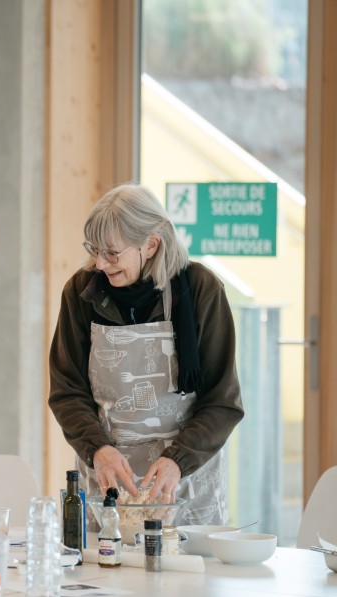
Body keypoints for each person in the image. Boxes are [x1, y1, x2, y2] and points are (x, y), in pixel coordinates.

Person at [48, 183, 244, 527]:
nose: (100, 263)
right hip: (109, 475)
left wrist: (178, 460)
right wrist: (98, 450)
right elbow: (67, 391)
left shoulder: (201, 290)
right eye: (94, 250)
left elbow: (223, 401)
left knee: (186, 576)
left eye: (112, 253)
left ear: (151, 244)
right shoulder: (81, 293)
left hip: (186, 478)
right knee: (105, 574)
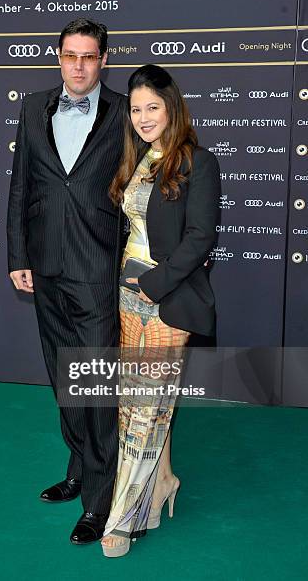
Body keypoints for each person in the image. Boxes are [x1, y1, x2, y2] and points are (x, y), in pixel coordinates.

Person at [6, 18, 126, 545]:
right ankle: (79, 471)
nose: (79, 66)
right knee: (65, 382)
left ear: (103, 60)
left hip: (99, 270)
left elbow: (146, 192)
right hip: (46, 270)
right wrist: (18, 255)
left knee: (96, 387)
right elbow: (20, 188)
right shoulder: (33, 107)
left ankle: (101, 499)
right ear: (58, 57)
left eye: (90, 56)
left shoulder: (126, 112)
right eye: (70, 55)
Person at [101, 64, 221, 557]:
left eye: (153, 107)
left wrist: (153, 284)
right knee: (141, 404)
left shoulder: (197, 162)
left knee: (144, 410)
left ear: (172, 108)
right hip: (128, 297)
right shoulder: (141, 159)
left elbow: (200, 240)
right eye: (136, 109)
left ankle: (123, 517)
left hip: (167, 300)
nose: (144, 116)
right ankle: (163, 481)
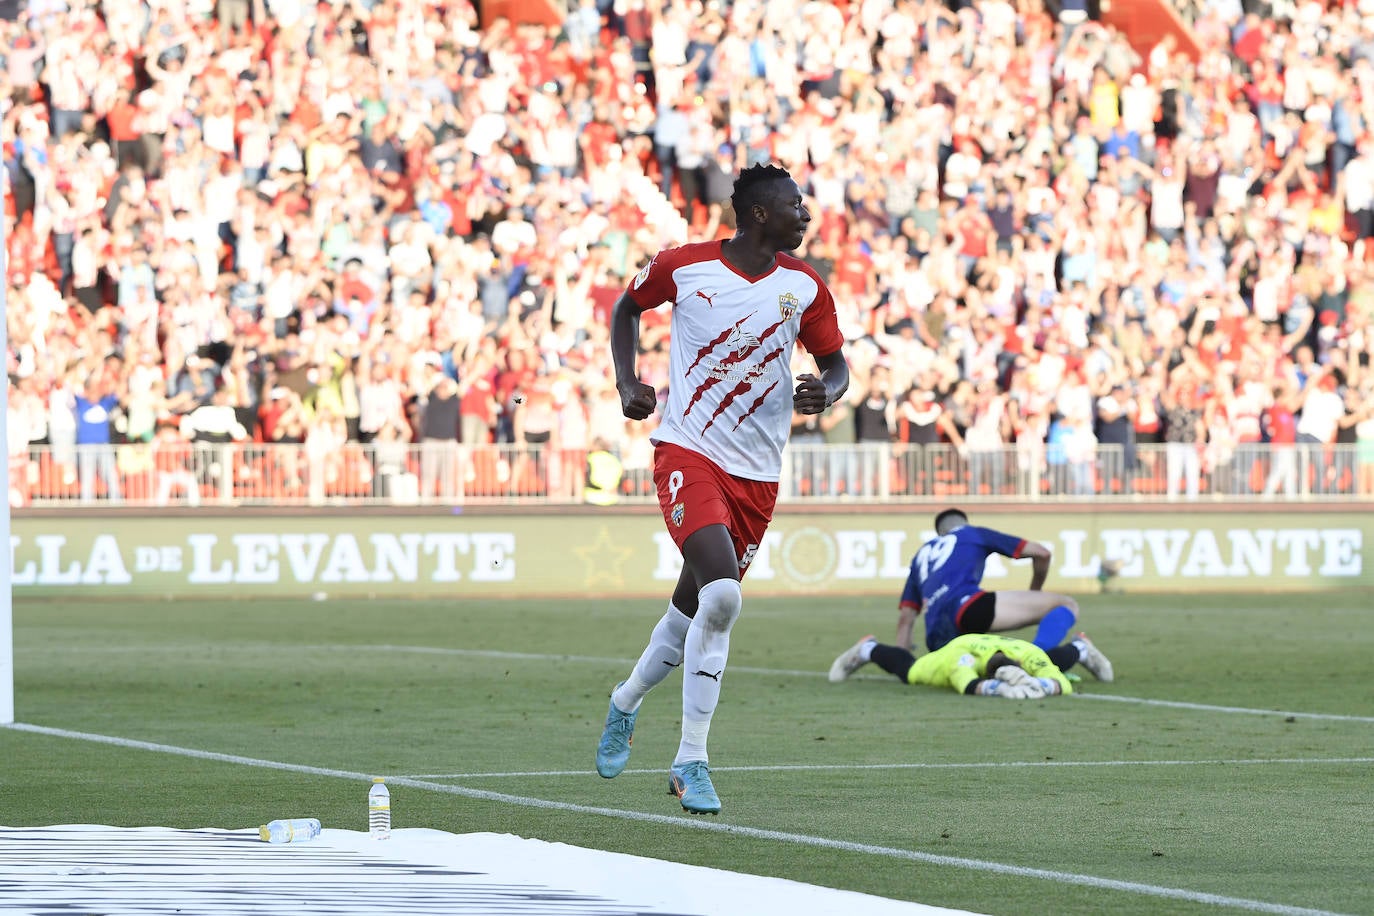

* * * *

TASK DETAILS:
Transcribe only the lines between the line containing "nose: (100, 263)" and the final line of the listing, inclusive, exactly as they appear; no pictures are to be included.

SOLUTION TO THIS TASK:
nose: (100, 263)
right hip: (109, 475)
left wrist: (178, 460)
right wrist: (98, 450)
right elbow: (67, 391)
left shoulder: (201, 290)
right eye: (94, 250)
left elbow: (223, 401)
left knee: (186, 576)
left eye: (112, 253)
left ear: (151, 244)
right shoulder: (81, 293)
left hip: (186, 478)
right knee: (105, 574)
Body keypoints for each person in the image. Boxes are [x1, y1, x2, y2] and points are (x, y), in pixel coordinates.

Person at [6, 18, 126, 545]:
right ankle: (79, 471)
nose: (79, 66)
right knee: (65, 382)
left ear: (103, 60)
left hip: (99, 270)
left elbow: (146, 192)
right hip: (46, 270)
right wrist: (18, 255)
left knee: (96, 387)
right elbow: (20, 188)
right shoulder: (33, 107)
left ankle: (101, 499)
right ear: (58, 57)
left eye: (90, 56)
left shoulder: (126, 112)
right eye: (70, 55)
Person at [101, 64, 221, 557]:
left eye: (153, 107)
left wrist: (153, 284)
right knee: (141, 404)
left shoulder: (197, 162)
left knee: (144, 410)
left ear: (172, 108)
right hip: (128, 297)
right shoulder: (141, 159)
left elbow: (200, 240)
right eye: (136, 109)
left ankle: (123, 517)
left hip: (167, 300)
nose: (144, 116)
right ankle: (163, 481)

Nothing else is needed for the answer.